Finalizando a fala, Zeca Camargo completa: “Ainda muito abalados, Rosa Cristina e Elton, os pais de João Hélio, conversaram com Fátima Bernardes”.
A referência direta a um nome de peso do Jornal Nacional e aos nomes dos
pais de João Hélio gera uma intimidade, uma familiaridade que será afirmada também
no verbo utilizado – conversar, em vez de entrevistar, um bate papo informal na sala
– e na transposição de Fátima Bernardes do ambiente frio da bancada do jornal para,
não somente à casa dos entrevistados, mas para à casa de todos os brasileiros que
assistem ao programa: entretenimento, informação e remédio ao tédio que o domingo
representa à massa desfalcada de seu cotidiano laboral.

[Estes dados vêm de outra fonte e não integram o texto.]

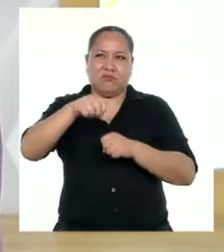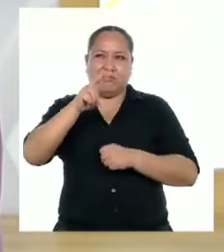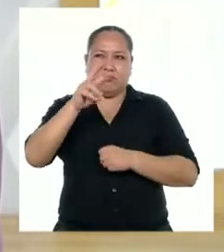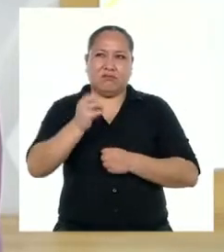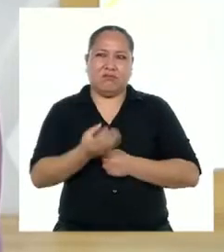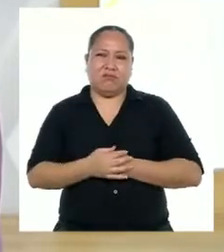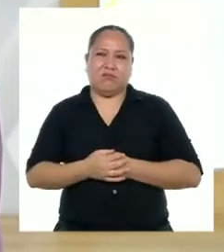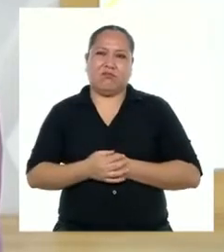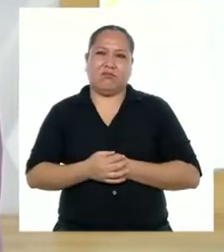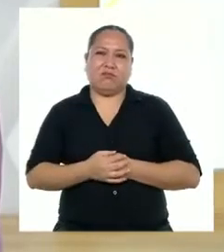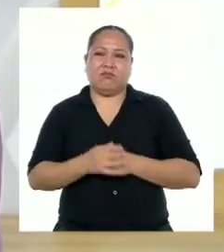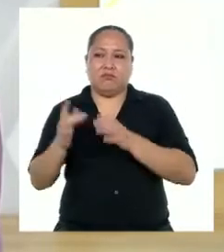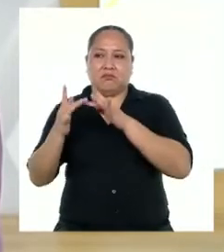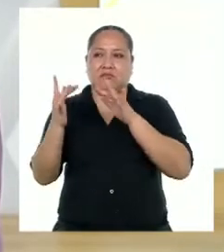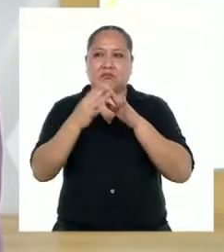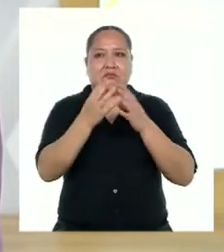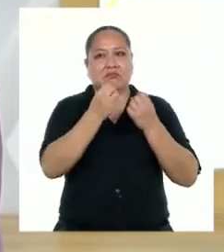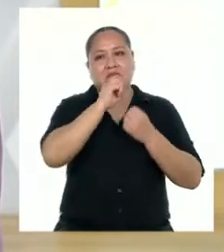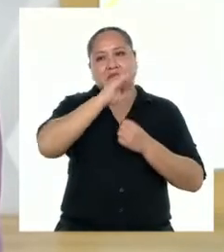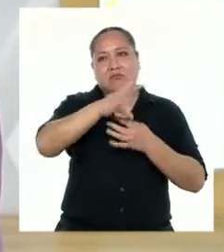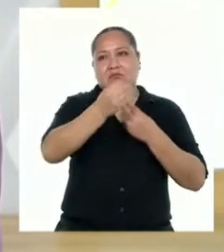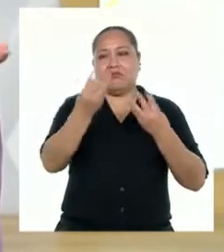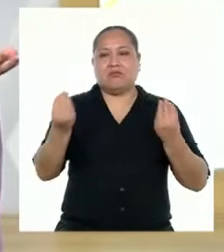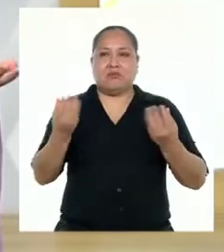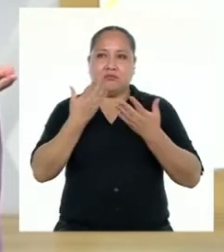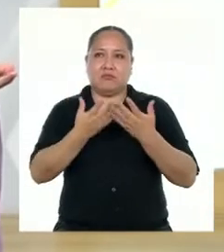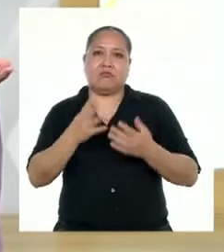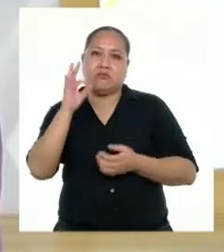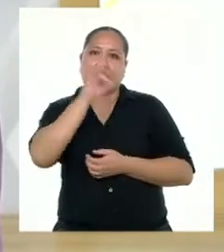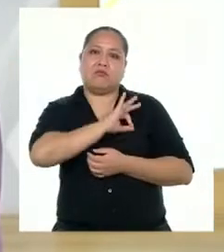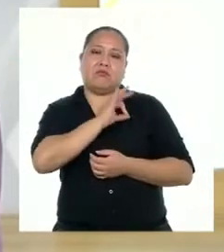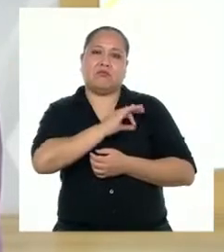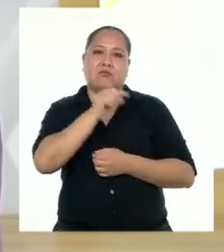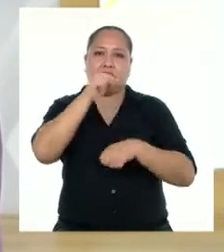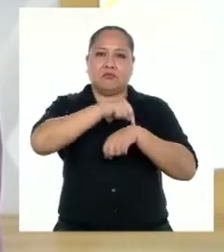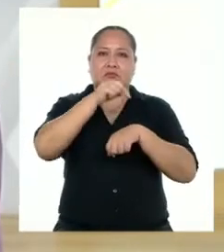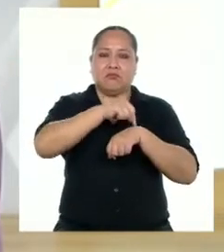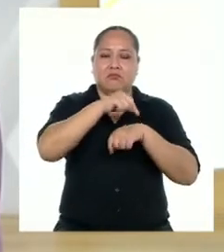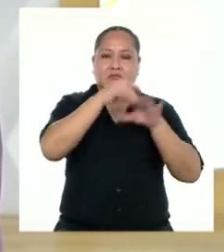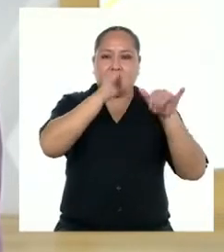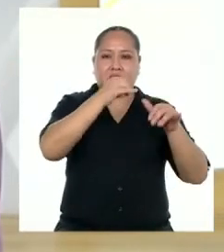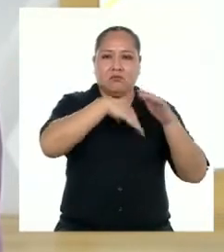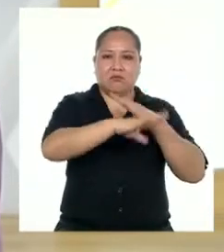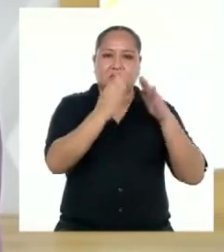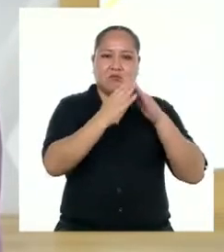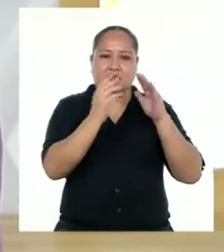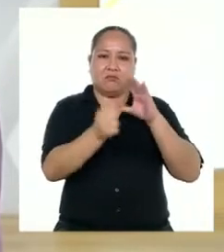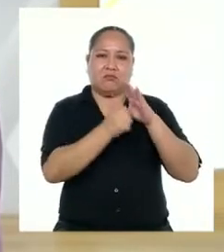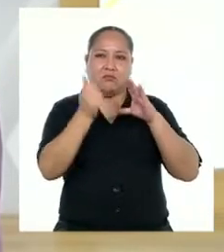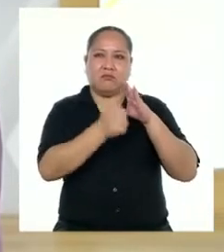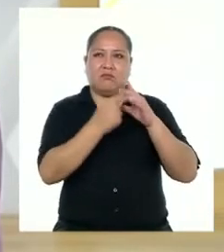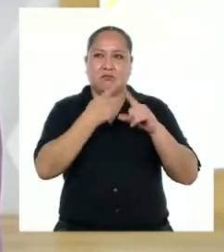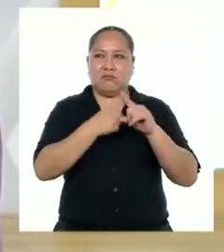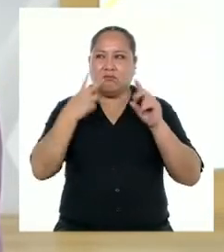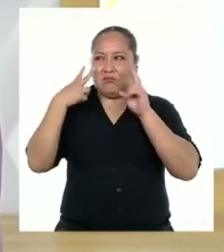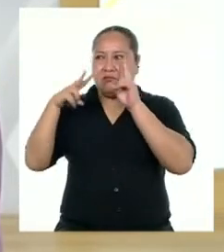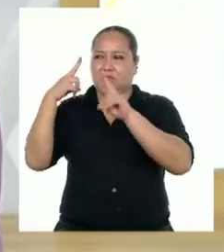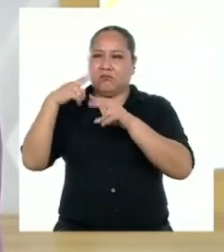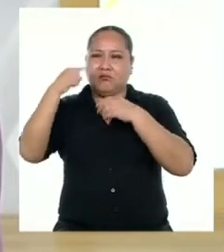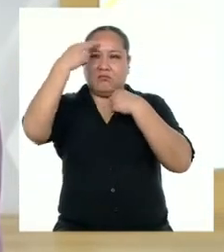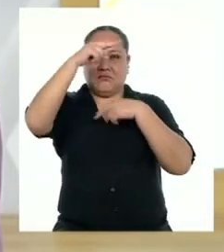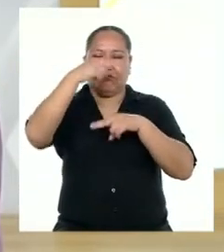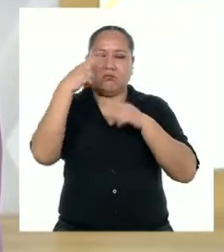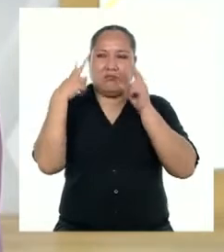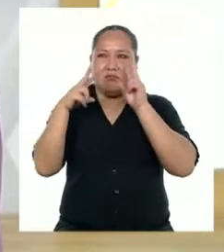En las redes se dicen muchas cosas sobre aprovechar la cuarentena y el aislamiento, pero cuando vemos las noticias,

O sofá, o ambiente caseiro e familiar, a conversa entre mães que é marcada pela
imagem de um abajur cujas extremidades apontam cada uma para uma das mães,
dividindo bem no meio a fotografia da cena, além de quadros na parede são artifícios
para que os telespectadores se identifiquem com o que está sendo proposto pela Rede
Globo, preparando caminhos simbólicos para a concretização do “abalar o país”.
A cena se passa na sala da casa dos pais do menino. Fátima Bernardes, mãe,
conversa com outra mãe, vítima, que porta em suas mãos a imagem de uma terceira
mãe: Nossa Senhora, mãe de Jesus Cristo. No único momento em que o pai do menino fala na entrevista a foto de Nossa Senhora é passada para suas mãos, como estandarte do que a jornalista denomina de “cruzada contra a impunidade”. Mais tarde,
“o outro” será endemonizado, caracterizado como a expressão do mal. A utilização da
imagem da santa que separa “nós”, o bem do mal, será reiterada diversas vezes no
discurso analisado. Isso permite gerar uma identidade comum (unificadora- abalar o
país) e justificar o poder punitivo.
Rosa Cristina: “O motivo mais importante de estarmos aqui é principalmente
que os governantes tivessem alma, olhassem o João como filho, como filho, e não
como mais um... Ah, morreu... Amanhã outro João morre!”.
Em seu discurso na entrevista, a mãe de João Hélio deixa implícito que há
pessoas cujas mortes são banalizadas. Ela não quer que seu filho seja olhado exatamente como são olhados os não cidadãos, mortos diariamente em favelas do Rio
de Janeiro. O não dito de seu discurso: os menores consumidores frustrados, como
aquele que arrastou João Hélio, são os que mais morrem e mais têm sua morte
banalizada, pois, segundo a própria mãe consumidora, “eles não têm coração”. Esta
relação entre o dito e o não dito, explicitada na fala da mãe, demonstra uma dualidade
perversa, típica dos sistemas penais do capitalismo tardio16.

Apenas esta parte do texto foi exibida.